Type out each of the records below line for line, with no character changed.

Supplied data:
= = =

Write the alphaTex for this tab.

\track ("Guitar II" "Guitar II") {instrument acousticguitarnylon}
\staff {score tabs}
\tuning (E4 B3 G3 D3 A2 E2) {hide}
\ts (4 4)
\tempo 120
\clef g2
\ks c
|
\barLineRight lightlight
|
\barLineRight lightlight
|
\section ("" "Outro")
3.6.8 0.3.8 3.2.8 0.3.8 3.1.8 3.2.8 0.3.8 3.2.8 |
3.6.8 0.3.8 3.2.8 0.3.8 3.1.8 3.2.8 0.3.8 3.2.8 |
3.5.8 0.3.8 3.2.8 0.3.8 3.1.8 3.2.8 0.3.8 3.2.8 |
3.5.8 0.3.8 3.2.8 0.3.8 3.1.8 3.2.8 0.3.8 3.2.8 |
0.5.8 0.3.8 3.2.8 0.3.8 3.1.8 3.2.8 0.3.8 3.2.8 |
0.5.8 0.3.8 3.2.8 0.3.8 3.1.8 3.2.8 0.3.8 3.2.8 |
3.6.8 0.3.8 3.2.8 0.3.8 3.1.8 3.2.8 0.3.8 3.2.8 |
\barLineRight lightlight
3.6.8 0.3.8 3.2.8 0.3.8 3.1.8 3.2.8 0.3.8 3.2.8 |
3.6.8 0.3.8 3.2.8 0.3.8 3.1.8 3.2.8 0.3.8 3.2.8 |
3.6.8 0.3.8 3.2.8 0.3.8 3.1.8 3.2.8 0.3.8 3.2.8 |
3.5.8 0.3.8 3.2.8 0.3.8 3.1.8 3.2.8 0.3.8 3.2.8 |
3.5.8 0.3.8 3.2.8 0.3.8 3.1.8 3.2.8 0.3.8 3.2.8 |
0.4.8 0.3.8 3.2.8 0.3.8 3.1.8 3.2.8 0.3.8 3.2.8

= = =

Reply:
Write the alphaTex for this tab.

\track ("Guitar II" "Guitar II") {instrument acousticguitarnylon}
\staff {score tabs}
\tuning (E4 B3 G3 D3 A2 E2) {hide}
\ts (4 4)
\tempo 120
\clef g2
\ks c
|
\barLineRight lightlight
|
\barLineRight lightlight
|
\section ("" "Outro")
3.6.8 0.3.8 3.2.8 0.3.8 3.1.8 3.2.8 0.3.8 3.2.8 |
3.6.8 0.3.8 3.2.8 0.3.8 3.1.8 3.2.8 0.3.8 3.2.8 |
3.5.8 0.3.8 3.2.8 0.3.8 3.1.8 3.2.8 0.3.8 3.2.8 |
3.5.8 0.3.8 3.2.8 0.3.8 3.1.8 3.2.8 0.3.8 3.2.8 |
0.5.8 0.3.8 3.2.8 0.3.8 3.1.8 3.2.8 0.3.8 3.2.8 |
0.5.8 0.3.8 3.2.8 0.3.8 3.1.8 3.2.8 0.3.8 3.2.8 |
3.6.8 0.3.8 3.2.8 0.3.8 3.1.8 3.2.8 0.3.8 3.2.8 |
\barLineRight lightlight
3.6.8 0.3.8 3.2.8 0.3.8 3.1.8 3.2.8 0.3.8 3.2.8 |
3.6.8 0.3.8 3.2.8 0.3.8 3.1.8 3.2.8 0.3.8 3.2.8 |
3.6.8 0.3.8 3.2.8 0.3.8 3.1.8 3.2.8 0.3.8 3.2.8 |
3.5.8 0.3.8 3.2.8 0.3.8 3.1.8 3.2.8 0.3.8 3.2.8 |
3.5.8 0.3.8 3.2.8 0.3.8 3.1.8 3.2.8 0.3.8 3.2.8 |
0.4.8 0.3.8 3.2.8 0.3.8 3.1.8 3.2.8 0.3.8 3.2.8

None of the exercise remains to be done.